═════ EXCERPTED PASSAGE
Since Micah has spent most of the previous two books in a constant drug haze, it was nice to get to know him once he's free of the drugs. He's smart and philosophical, and he's realistic about his situation and the people he hurt with his drug habit. He knows he's got to keep working the program, even the parts that seem silly to him, and he doesn't get defensive when he's called out for veering off the rules. He knows he's got a lot of bridges to rebuild and relationships to mention, especially with his found family who he betrayed in the previous book. So getting know the real him was great.

 

I also liked that he was just miraculously clean after a stint in rehab. He's still tempted, and he's aware of his triggers and his pitfalls. Being idle is bad for him, so when his fellow rehab friend Austin gets his brother to offer Micah a job, he jumps at it.

 

Jake, Austin's brother, is a down-to-earth guy trying to grow his landscaping business, but he also has to take care of his younger brother, whose recovery is not going as well as Micah's. And with all his issues with Austin, I really couldn't buy it that he'd jump so quickly into a relationship with Micah. Yes, he questions the wisdom of it several times, and this is one of the few times the mid-book breakup actually makes sense. And even though this relationship develops over a few weeks, as opposed to the first two books which were both over a handful of days, this felt more rushed somehow. Maybe because I didn't really feel the connection, because I kept wondering why Jake, or even Micah, would risk a relationship at this point in their lives, and Austin's just another complication.
══════════
WRITTEN INSTRUCTION 1: Rewrite the records below, from the line containing "family: Polygonaceae" through the end of the records, as a JSON list of strings with one string per line, leaving out any blank lines.
═════ DATASET ROWS
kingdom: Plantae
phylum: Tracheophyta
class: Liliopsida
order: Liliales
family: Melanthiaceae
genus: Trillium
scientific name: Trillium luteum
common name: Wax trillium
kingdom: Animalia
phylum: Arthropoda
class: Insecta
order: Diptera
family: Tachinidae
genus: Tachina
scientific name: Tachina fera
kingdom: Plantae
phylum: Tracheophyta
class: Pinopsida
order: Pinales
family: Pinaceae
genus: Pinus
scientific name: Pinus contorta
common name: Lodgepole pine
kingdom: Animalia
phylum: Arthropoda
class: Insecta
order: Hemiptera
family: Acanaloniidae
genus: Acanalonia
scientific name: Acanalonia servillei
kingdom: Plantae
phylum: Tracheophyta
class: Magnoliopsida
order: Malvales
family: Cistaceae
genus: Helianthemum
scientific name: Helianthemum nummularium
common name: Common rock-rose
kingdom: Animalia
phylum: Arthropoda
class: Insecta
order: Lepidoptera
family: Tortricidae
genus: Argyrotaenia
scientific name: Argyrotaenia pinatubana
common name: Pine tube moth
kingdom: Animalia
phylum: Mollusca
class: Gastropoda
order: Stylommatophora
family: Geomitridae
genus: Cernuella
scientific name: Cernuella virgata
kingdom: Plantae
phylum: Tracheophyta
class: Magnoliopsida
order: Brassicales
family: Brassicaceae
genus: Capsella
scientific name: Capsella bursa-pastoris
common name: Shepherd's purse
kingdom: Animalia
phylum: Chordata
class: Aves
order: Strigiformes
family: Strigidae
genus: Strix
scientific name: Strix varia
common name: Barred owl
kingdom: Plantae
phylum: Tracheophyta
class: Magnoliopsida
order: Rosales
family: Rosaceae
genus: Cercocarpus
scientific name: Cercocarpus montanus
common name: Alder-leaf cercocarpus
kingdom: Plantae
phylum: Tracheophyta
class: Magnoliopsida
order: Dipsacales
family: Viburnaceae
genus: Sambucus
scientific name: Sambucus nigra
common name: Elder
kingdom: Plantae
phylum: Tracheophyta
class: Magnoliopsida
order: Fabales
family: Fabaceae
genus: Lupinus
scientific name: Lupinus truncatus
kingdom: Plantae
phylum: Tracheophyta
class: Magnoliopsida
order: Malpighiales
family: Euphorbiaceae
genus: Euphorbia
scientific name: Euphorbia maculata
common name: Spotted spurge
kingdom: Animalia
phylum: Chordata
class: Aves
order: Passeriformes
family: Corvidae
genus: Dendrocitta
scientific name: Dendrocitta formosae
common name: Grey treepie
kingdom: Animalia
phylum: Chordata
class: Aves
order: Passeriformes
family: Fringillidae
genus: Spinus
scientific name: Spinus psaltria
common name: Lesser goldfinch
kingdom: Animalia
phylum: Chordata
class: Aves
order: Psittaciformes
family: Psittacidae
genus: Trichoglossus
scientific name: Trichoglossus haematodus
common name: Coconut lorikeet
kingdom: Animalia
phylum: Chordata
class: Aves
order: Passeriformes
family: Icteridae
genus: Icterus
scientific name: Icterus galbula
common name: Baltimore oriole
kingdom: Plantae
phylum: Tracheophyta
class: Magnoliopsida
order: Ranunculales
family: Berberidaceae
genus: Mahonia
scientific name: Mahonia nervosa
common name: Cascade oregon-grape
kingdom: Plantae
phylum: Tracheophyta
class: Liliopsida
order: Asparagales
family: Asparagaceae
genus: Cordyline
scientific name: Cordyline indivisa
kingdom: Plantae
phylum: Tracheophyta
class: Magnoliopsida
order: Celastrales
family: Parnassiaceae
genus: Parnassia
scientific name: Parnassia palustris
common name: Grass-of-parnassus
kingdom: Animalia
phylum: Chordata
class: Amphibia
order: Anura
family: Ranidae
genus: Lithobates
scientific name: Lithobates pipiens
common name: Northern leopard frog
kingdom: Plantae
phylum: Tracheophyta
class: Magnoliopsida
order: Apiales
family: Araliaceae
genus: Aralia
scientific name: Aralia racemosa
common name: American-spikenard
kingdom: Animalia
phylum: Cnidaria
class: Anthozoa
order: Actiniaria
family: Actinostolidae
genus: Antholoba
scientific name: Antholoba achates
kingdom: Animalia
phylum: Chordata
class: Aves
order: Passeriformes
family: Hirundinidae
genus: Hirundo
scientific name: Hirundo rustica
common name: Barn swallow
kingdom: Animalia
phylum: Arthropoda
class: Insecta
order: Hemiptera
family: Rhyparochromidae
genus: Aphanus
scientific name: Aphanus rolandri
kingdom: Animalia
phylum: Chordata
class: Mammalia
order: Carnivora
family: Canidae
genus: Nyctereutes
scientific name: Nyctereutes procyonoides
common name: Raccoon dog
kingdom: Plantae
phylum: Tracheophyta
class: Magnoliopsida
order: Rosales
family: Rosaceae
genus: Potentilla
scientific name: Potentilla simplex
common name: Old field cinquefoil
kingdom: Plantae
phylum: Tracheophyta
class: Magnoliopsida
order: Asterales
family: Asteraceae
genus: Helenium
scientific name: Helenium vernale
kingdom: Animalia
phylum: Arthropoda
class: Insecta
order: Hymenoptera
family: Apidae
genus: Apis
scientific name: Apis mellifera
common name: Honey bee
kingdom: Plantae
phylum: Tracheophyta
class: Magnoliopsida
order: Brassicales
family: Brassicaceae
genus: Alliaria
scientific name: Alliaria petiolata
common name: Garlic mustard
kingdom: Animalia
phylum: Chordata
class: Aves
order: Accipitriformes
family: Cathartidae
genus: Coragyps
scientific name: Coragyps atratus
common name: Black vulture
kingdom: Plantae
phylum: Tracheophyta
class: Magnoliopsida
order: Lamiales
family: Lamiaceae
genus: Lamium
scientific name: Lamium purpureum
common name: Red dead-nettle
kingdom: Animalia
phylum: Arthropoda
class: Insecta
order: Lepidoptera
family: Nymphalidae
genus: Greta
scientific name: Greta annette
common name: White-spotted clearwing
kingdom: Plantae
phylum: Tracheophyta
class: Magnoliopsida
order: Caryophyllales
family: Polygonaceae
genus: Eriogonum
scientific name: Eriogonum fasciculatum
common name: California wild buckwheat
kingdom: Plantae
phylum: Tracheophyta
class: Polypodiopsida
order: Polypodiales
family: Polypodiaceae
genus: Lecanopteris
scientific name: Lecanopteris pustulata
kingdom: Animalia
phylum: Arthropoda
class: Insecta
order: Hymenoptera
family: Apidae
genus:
══════════
WRITTEN INSTRUCTION 2: Reproduce the entire book review above verbatim.

CORRECT RESPONSE 1:
[
  "family: Polygonaceae",
  "genus: Eriogonum",
  "scientific name: Eriogonum fasciculatum",
  "common name: California wild buckwheat",
  "kingdom: Plantae",
  "phylum: Tracheophyta",
  "class: Polypodiopsida",
  "order: Polypodiales",
  "family: Polypodiaceae",
  "genus: Lecanopteris",
  "scientific name: Lecanopteris pustulata",
  "kingdom: Animalia",
  "phylum: Arthropoda",
  "class: Insecta",
  "order: Hymenoptera",
  "family: Apidae",
  "genus:"
]

CORRECT RESPONSE 2:
Since Micah has spent most of the previous two books in a constant drug haze, it was nice to get to know him once he's free of the drugs. He's smart and philosophical, and he's realistic about his situation and the people he hurt with his drug habit. He knows he's got to keep working the program, even the parts that seem silly to him, and he doesn't get defensive when he's called out for veering off the rules. He knows he's got a lot of bridges to rebuild and relationships to mention, especially with his found family who he betrayed in the previous book. So getting know the real him was great.

 

I also liked that he was just miraculously clean after a stint in rehab. He's still tempted, and he's aware of his triggers and his pitfalls. Being idle is bad for him, so when his fellow rehab friend Austin gets his brother to offer Micah a job, he jumps at it.

 

Jake, Austin's brother, is a down-to-earth guy trying to grow his landscaping business, but he also has to take care of his younger brother, whose recovery is not going as well as Micah's. And with all his issues with Austin, I really couldn't buy it that he'd jump so quickly into a relationship with Micah. Yes, he questions the wisdom of it several times, and this is one of the few times the mid-book breakup actually makes sense. And even though this relationship develops over a few weeks, as opposed to the first two books which were both over a handful of days, this felt more rushed somehow. Maybe because I didn't really feel the connection, because I kept wondering why Jake, or even Micah, would risk a relationship at this point in their lives, and Austin's just another complication.